One of my early-career successes was just creating a framework for generating every permutation of perf optimizations for every (log-scaled -- clz is very fast) input size and checking which was best, dropping the results into a lookup table of function pointers to branch on. The university had a large supply of heterogeneous computers, replete with all the normal problems like being able to double floating-point addition throughput on Haswell CPUs by abusing the fmadd instruction, so I made a framework (probably closer to a DSL) for encoding your algorithms in a way that you could analyze perf tradeoffs at compile time and tune your result for the given computer. It's kind of like what ATLAS does for some linear algebra tasks.

Such practices are almost never optimal, but they're pretty easy to implement, and the results are near-optimal for almost all inputs. In the tradeoff between human and computer performance, I think it's a nice option.

> I dislike the “intuition doesn’t work, profile your code” mantra because it seemingly says profiling is a viable replacement for theoretical calculations, which it isn’t.

This seems like a nonsensical statement to me. How could measuring be a substitute for thinking/analyzing/predicting/forming a plan?

Measuring/profiling just means observing the system you want to optimize in a systematic way. You certainly won't be very effective at optimizing anything if you don't observe it.

Theoretical calculations means you've formed a model of what's happening and you're devising a plan to optimize against that model. But of course, a useful model needs to represent the significant aspects of your system (and a good model should exclude most insignificant ones). Failing to observe your system means your model could be bad -- focused on insignificant aspects and missing significant ones -- and you'd never know.

Optimization is hard work because you need to understand how things work to be effective.

It's really just debugging and troubleshooting, but with a different goal in mind.

Question coming from the article: what would be better tooling instead of profilers and MCA?

I have almost always found that simple code runs faster than complex code. I think this is because optimization is likely an NP problem and like all NP problems, the best algorithm we have for solving it is divide and conquer. The core thing about D&C is that you divide until you reach a level that you can actually find the optimum answer within the resources given but accept that by dividing the problem you will likely have some high level inefficiencies. This means simple code, code you understand all pieces of, can actually be locally optimum. When I see people try to optimize code I often see them fall into that trap of optimizing too large/complex a problem which leads to them not actually being able to find a true local optimum and, often, making far slower code than had they just tried for much simpler code. This likely NP behavior runs rampant in software development where we often think we can design some elaborate process to design things and when things fail it was because people failed to follow the process and not because the problem was NP. We all love building machines which is why we likely do this, but unless you know something the rest of the world doesn't then D&C, and admitting you are only looking for a local optimum, is the only algorithm we have for attacking NP problems. (Shameless plug here for smaller, far more autonomous teams instead of monolithic dev shops with one big shared feature list)

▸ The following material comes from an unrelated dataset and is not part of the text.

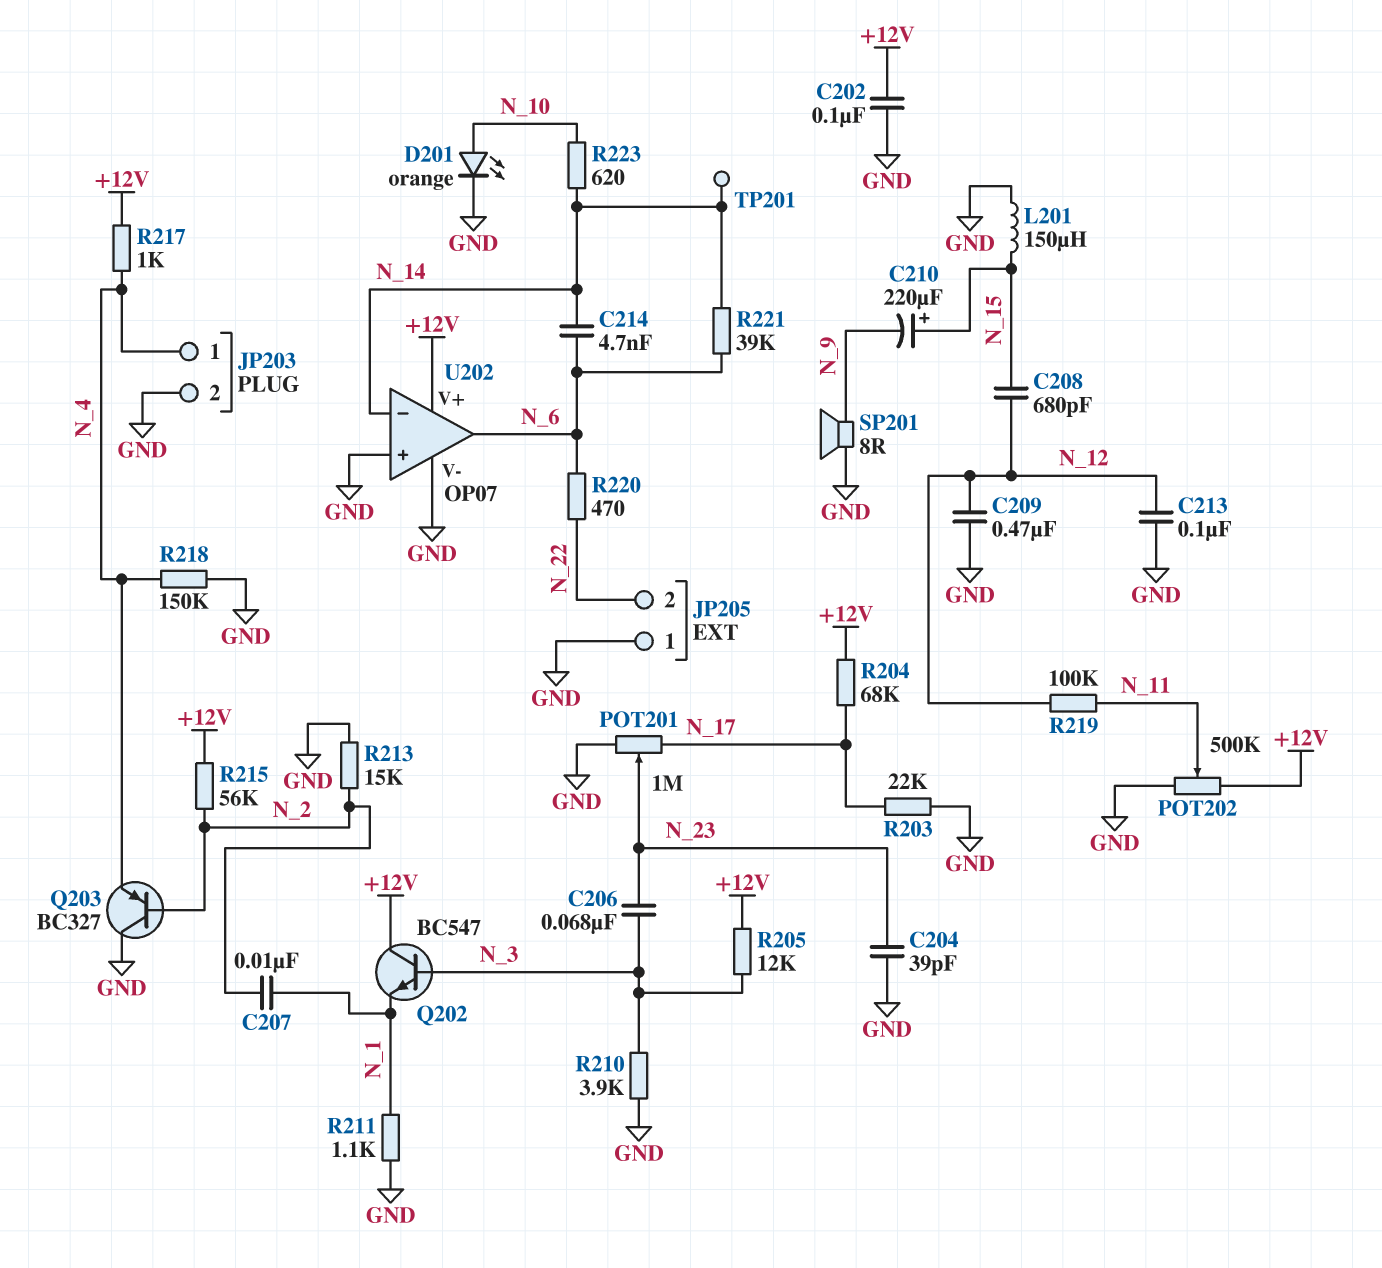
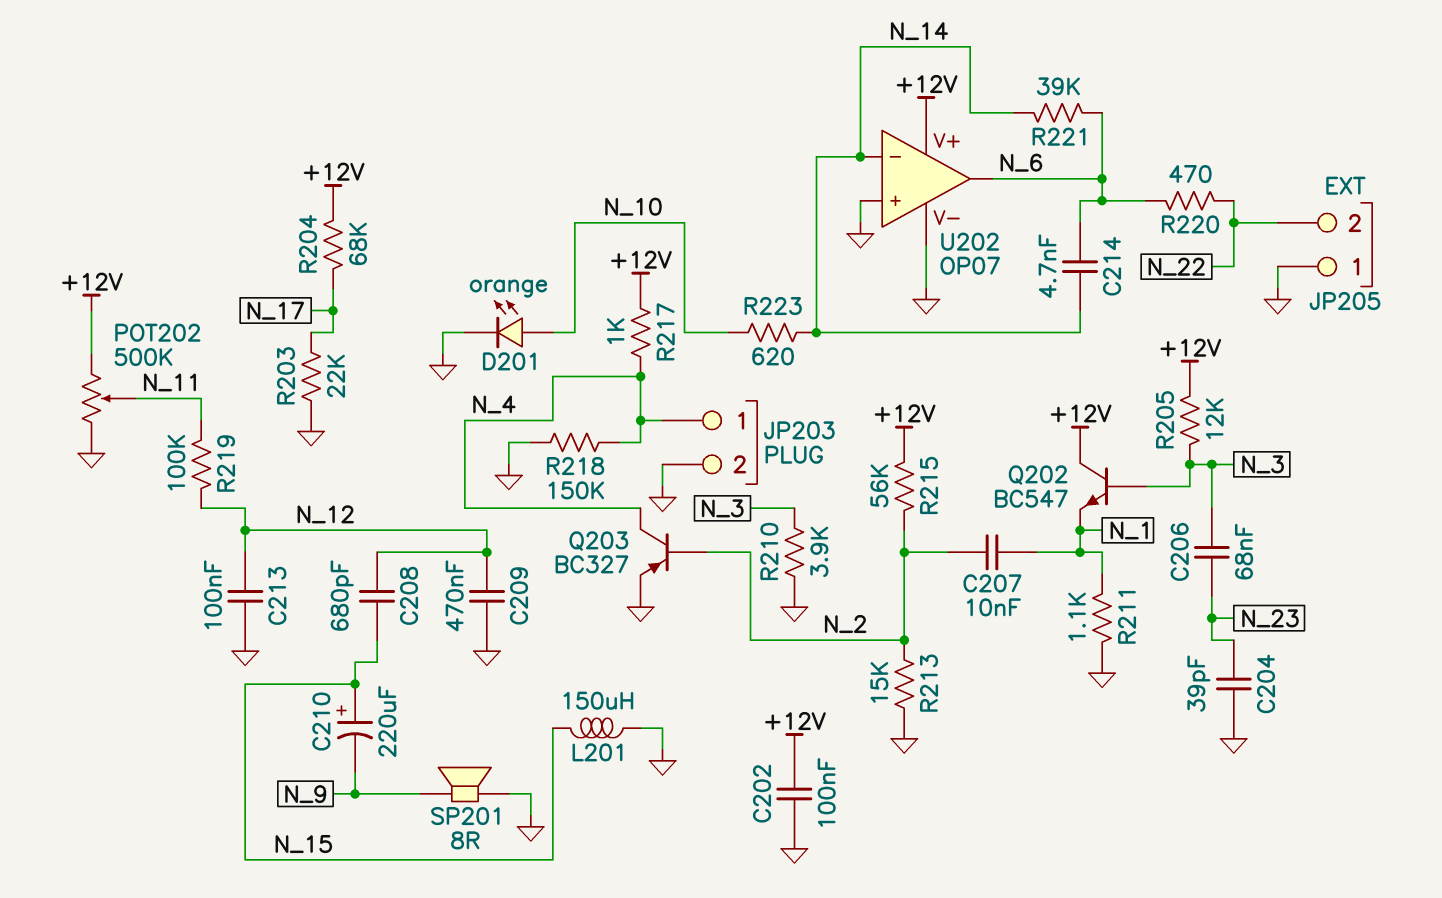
POT201: 1M (GND, N_17, wiper N_23) -> none
Q203: PNP BC327 (B N_2, C GND, E N_4) -> PNP BC327 (B N_2, C N_4, E GND)
TP201: test point (N_14) -> none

This is like, tip of the spear stuff, and that's very cool. But in most of the software world, I would argue, performance optimization is knocking out extremely low-hanging, obvious fruit -- it's relatively obvious what's slow, and why, and just picking any of N better approaches is good enough to eliminate the problem.

While actually measuring and profiling is great.

In my experience most webapps can fix so much low hanging performance issues by mapping the API in a way that matches how its used in the client. It can remove so much mapping and combining for data all over.